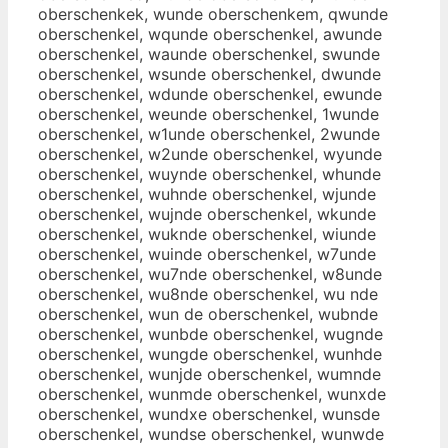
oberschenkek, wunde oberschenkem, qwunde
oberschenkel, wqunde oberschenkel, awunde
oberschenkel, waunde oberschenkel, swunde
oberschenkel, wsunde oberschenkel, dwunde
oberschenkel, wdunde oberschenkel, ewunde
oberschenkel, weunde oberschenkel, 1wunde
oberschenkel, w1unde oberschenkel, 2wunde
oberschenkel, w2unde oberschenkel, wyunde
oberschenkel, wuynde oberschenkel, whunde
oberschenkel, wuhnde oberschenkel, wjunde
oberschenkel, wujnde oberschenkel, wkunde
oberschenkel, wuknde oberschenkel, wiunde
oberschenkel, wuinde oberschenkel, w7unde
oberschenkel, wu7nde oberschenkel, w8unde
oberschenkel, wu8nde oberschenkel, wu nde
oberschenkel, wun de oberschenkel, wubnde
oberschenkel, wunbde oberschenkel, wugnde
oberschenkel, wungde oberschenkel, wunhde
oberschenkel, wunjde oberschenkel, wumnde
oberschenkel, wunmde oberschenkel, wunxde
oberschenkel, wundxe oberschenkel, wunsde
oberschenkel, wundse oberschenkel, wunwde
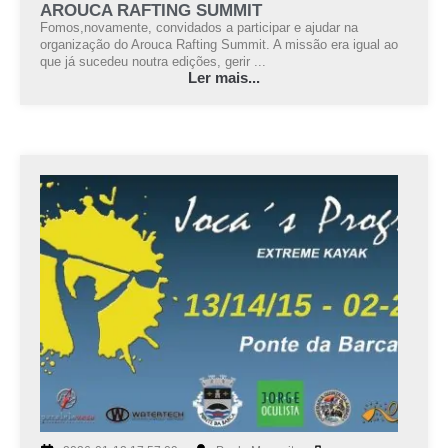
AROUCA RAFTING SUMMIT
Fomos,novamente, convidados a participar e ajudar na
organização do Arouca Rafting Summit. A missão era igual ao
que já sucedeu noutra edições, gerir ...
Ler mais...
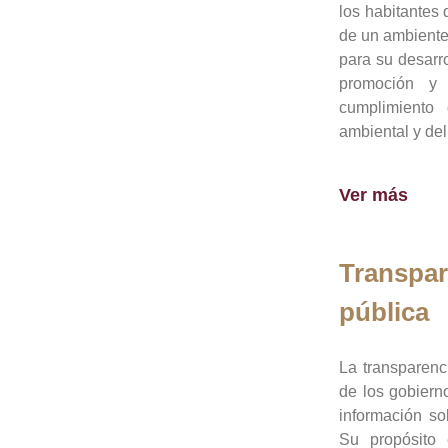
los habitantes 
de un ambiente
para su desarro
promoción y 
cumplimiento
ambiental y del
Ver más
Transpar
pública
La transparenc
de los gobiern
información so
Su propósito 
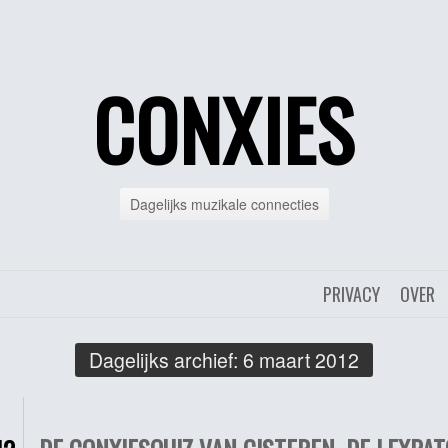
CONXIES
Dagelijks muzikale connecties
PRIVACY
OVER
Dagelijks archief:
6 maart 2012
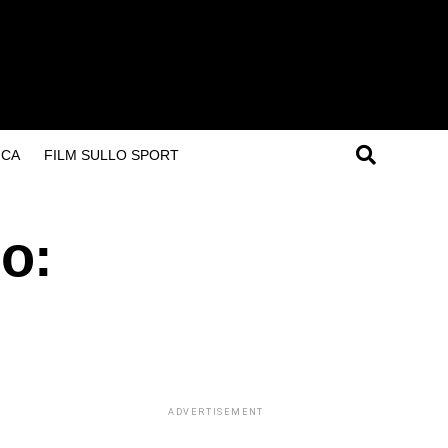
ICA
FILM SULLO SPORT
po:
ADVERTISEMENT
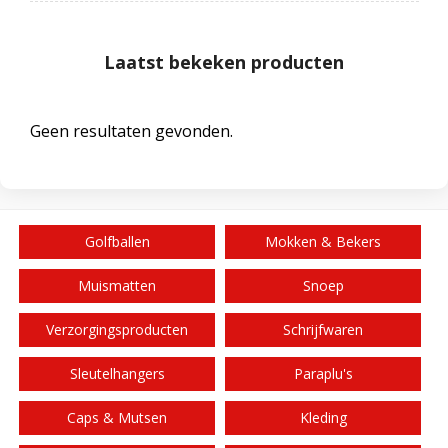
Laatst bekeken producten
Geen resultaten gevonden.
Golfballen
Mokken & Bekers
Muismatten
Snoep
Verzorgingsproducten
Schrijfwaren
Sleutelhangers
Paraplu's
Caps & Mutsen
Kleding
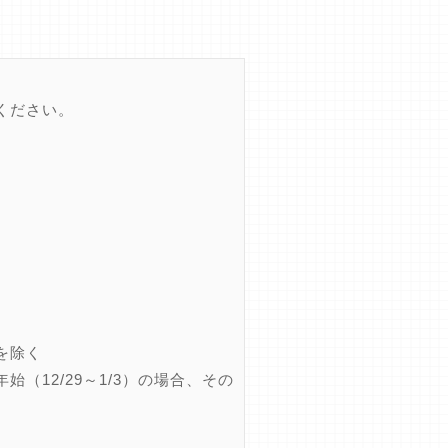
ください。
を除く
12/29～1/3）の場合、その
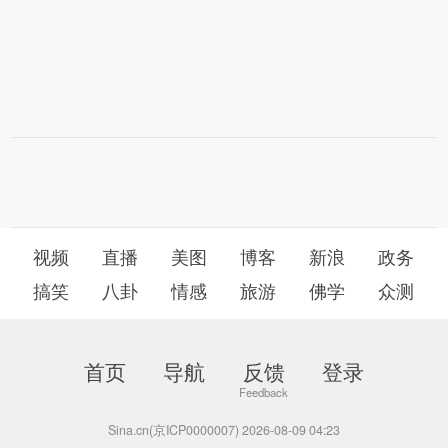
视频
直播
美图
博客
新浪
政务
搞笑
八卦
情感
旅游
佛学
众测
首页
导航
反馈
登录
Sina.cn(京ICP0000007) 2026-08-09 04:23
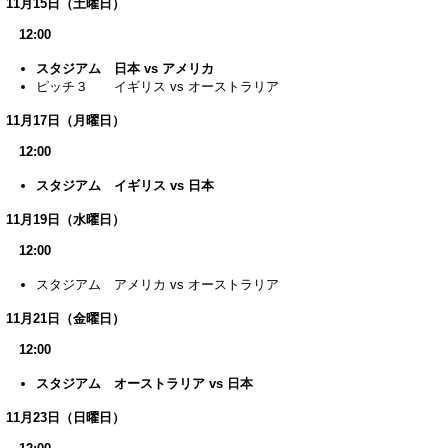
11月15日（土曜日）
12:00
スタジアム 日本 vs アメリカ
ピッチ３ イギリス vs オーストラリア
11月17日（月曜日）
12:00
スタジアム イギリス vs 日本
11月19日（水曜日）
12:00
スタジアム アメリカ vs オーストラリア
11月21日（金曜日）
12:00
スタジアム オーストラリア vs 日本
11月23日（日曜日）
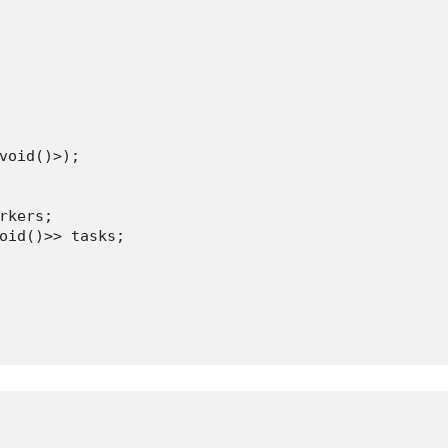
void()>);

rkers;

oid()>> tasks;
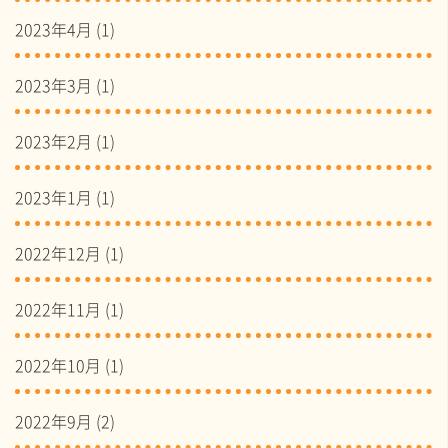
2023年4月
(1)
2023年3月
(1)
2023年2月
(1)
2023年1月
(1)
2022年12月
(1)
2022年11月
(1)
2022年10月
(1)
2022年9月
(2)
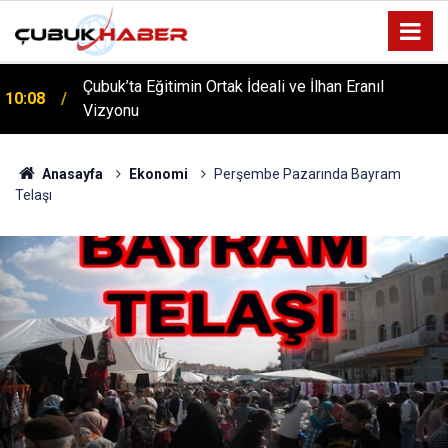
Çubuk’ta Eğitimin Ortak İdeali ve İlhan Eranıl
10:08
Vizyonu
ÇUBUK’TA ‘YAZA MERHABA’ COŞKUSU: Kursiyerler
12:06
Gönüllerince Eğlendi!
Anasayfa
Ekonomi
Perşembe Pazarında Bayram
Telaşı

********************

* Work item:
Your answer must be an exact repeat of the records above, with no pictures in it.

* Answer box:
oberschenkek, wunde oberschenkem, qwunde
oberschenkel, wqunde oberschenkel, awunde
oberschenkel, waunde oberschenkel, swunde
oberschenkel, wsunde oberschenkel, dwunde
oberschenkel, wdunde oberschenkel, ewunde
oberschenkel, weunde oberschenkel, 1wunde
oberschenkel, w1unde oberschenkel, 2wunde
oberschenkel, w2unde oberschenkel, wyunde
oberschenkel, wuynde oberschenkel, whunde
oberschenkel, wuhnde oberschenkel, wjunde
oberschenkel, wujnde oberschenkel, wkunde
oberschenkel, wuknde oberschenkel, wiunde
oberschenkel, wuinde oberschenkel, w7unde
oberschenkel, wu7nde oberschenkel, w8unde
oberschenkel, wu8nde oberschenkel, wu nde
oberschenkel, wun de oberschenkel, wubnde
oberschenkel, wunbde oberschenkel, wugnde
oberschenkel, wungde oberschenkel, wunhde
oberschenkel, wunjde oberschenkel, wumnde
oberschenkel, wunmde oberschenkel, wunxde
oberschenkel, wundxe oberschenkel, wunsde
oberschenkel, wundse oberschenkel, wunwde
AROUCA RAFTING SUMMIT
Fomos,novamente, convidados a participar e ajudar na
organização do Arouca Rafting Summit. A missão era igual ao
que já sucedeu noutra edições, gerir ...
Ler mais...
los habitantes 
de un ambiente
para su desarro
promoción y 
cumplimiento
ambiental y del
Ver más
Transpar
pública
La transparenc
de los gobiern
información so
Su propósito 
CONXIES
Dagelijks muzikale connecties
PRIVACY
OVER
Dagelijks archief:
6 maart 2012
ICA
FILM SULLO SPORT
po:
ADVERTISEMENT
Laatst bekeken producten
Geen resultaten gevonden.
Golfballen
Mokken & Bekers
Muismatten
Snoep
Verzorgingsproducten
Schrijfwaren
Sleutelhangers
Paraplu's
Caps & Mutsen
Kleding
ください。
を除く
12/29～1/3）の場合、その
视频
直播
美图
博客
新浪
政务
搞笑
八卦
情感
旅游
佛学
众测
首页
导航
反馈
登录
Sina.cn(京ICP0000007) 2026-08-09 04:23
11月15日（土曜日）
12:00
スタジアム 日本 vs アメリカ
ピッチ３ イギリス vs オーストラリア
11月17日（月曜日）
12:00
スタジアム イギリス vs 日本
11月19日（水曜日）
12:00
スタジアム アメリカ vs オーストラリア
11月21日（金曜日）
12:00
スタジアム オーストラリア vs 日本
11月23日（日曜日）
void()>);

rkers;

oid()>> tasks;
2023年4月
(1)
2023年3月
(1)
2023年2月
(1)
2023年1月
(1)
2022年12月
(1)
2022年11月
(1)
2022年10月
(1)
2022年9月
(2)
Çubuk’ta Eğitimin Ortak İdeali ve İlhan Eranıl
10:08
Vizyonu
ÇUBUK’TA ‘YAZA MERHABA’ COŞKUSU: Kursiyerler
12:06
Gönüllerince Eğlendi!
Anasayfa
Ekonomi
Perşembe Pazarında Bayram
Telaşı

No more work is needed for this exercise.